Nevertheless if we are going to win a resounding victory at the next election, we are going to have to raise our game: to inspire people once again. This has to go beyond vague promises to listen, garnished with hints of change.
People certainly want substance not celebrity, but this substance must comprise a policy programme that not only acknowledges but corrects the mistakes of the last 10 years, and that offers new policies which reflect the real world we live in, not the political bubble inhabited by residents of Downing Street.
The problem with Brown's speech is that it does not accept the current reality. Therefore it does not make the right prescriptions that would represent the radical break needed to rescue Labour's electoral fortunes and inspire our supporters.
With a few minor policy tweaks, Brown's speech came across as largely business as usual on most of the key issues of the day. He identified many of the key issues including Iraq, the NHS, housing, child poverty and the alienation felt in our communities. We all largely agree the agenda, but his policy responses barely moved us forward.
On Iraq, there is no commitment on withdrawal and while the daily bloodbath of innocent Iraqis continues, inaction is not an opportunity. The illegal 2003 invasion had little to do with liberating Iraqis from Saddam Hussein's dictatorship. Instead, the real freedoms and benefits were destined to go to corporations like Halliburton and others that stood to gain from the privatisation of the formerly state-owned Iraqi economy. Withdrawal would mean not only ending the military occupation, but also the economic occupation, so that Iraqis can rebuild their society with our support not our dictates.
The hints at further "reform" of the NHS will alarm both patients and staff alike. We need to arrest the damage that PFI has reaped, plunging trusts into debt and causing cuts in jobs and specialist units. We need an NHS with fewer managers, fewer contractors and more power (rather than choice) to patients - with the input of the real experts: healthcare professionals.

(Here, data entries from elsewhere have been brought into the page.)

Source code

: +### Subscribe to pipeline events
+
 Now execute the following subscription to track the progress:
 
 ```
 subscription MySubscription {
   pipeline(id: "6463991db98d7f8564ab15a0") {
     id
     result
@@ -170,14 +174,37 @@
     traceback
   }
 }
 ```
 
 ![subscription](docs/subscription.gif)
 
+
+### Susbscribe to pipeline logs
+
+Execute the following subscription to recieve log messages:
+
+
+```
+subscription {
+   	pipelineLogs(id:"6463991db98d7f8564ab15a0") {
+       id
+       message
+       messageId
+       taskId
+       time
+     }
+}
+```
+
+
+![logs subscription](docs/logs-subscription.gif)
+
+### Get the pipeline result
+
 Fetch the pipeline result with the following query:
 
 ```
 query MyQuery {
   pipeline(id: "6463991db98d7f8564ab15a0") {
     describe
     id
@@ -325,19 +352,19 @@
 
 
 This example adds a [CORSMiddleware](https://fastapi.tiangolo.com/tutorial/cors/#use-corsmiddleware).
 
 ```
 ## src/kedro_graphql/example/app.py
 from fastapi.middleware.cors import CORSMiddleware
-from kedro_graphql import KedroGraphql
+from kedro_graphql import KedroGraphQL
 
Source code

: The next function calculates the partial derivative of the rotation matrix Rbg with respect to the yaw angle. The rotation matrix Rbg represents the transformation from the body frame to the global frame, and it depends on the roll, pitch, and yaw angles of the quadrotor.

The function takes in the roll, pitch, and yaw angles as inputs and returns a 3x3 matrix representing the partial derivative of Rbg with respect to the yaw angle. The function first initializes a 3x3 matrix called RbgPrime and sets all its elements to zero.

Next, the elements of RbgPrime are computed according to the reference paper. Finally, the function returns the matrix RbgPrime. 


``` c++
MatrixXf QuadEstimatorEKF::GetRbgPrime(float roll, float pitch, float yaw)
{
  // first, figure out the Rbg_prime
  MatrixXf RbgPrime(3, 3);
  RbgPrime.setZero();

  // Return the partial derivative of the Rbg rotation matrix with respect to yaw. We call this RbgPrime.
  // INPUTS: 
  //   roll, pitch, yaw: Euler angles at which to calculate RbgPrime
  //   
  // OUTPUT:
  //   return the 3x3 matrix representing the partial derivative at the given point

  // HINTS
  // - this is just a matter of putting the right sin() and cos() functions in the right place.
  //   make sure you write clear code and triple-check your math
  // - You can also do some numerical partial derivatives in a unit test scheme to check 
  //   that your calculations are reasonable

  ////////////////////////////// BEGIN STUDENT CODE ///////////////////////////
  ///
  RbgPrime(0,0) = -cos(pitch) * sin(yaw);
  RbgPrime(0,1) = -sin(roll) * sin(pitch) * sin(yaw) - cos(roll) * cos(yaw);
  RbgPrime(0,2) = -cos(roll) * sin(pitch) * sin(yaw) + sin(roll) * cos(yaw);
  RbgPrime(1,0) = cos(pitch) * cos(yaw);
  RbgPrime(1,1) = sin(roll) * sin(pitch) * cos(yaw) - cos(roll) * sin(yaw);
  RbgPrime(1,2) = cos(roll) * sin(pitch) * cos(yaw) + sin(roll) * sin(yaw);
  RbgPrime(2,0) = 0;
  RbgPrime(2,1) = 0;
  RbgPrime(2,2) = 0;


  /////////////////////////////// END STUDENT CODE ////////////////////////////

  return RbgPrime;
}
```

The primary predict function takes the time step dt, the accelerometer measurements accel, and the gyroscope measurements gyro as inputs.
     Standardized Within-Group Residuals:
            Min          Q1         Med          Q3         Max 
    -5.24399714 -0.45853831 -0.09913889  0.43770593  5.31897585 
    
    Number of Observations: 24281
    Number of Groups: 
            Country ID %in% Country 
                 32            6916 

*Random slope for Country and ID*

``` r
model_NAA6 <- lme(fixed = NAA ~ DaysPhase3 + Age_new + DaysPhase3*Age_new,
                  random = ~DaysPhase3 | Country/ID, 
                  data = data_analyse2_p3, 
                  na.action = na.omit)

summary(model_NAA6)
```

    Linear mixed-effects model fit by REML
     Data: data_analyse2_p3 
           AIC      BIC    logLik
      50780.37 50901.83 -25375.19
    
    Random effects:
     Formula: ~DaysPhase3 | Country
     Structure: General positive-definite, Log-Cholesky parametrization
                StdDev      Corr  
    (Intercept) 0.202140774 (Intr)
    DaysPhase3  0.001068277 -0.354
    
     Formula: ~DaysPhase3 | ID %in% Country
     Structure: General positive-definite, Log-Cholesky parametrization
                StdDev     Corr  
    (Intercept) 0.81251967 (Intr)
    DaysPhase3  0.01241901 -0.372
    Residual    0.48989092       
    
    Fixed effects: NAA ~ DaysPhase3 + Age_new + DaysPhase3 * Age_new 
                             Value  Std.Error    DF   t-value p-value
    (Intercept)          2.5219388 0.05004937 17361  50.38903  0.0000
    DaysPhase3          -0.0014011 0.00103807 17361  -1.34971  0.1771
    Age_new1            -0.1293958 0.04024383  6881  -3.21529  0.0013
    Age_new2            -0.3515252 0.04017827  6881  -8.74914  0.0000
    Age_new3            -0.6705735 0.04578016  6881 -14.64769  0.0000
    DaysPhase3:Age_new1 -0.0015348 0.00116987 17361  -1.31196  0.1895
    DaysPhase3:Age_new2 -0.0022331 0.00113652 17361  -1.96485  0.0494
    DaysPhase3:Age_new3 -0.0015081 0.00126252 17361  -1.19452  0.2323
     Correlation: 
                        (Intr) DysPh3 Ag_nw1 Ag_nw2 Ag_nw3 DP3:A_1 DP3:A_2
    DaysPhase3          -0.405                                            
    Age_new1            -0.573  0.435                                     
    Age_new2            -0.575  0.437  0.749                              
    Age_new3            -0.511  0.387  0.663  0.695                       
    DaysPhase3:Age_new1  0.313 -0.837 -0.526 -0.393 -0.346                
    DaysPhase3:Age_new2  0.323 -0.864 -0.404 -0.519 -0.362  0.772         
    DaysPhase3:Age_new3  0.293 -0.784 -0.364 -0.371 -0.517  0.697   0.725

On housing, the chancellor acknowledges the crisis in affordable housing, but said nothing about how he would resolve it - as chancellor he has acted as a block on council's managing and building up the social housing stock. The solution is to give our councils control over social housing so that they can enter into dialogue with their communities about addressing local housing needs, and set a clear target for the hundreds of thousands of homes that we need to build and refurbish over the next five years.
There was an acknowledgement of the rise in child poverty. However, even in this core economic area, Brown offered no solution about how the economy over which he has presided must now be changed and how to now meet our target of eradicating child poverty.
I have drawn together a vision for 21st century socialism, Another World is Possible, which sets out a coherent programme to address all these areas and others such as the environment, the workplace and crime. While Brown offers the market as the solution, we are offering people greater democracy and control over their own lives.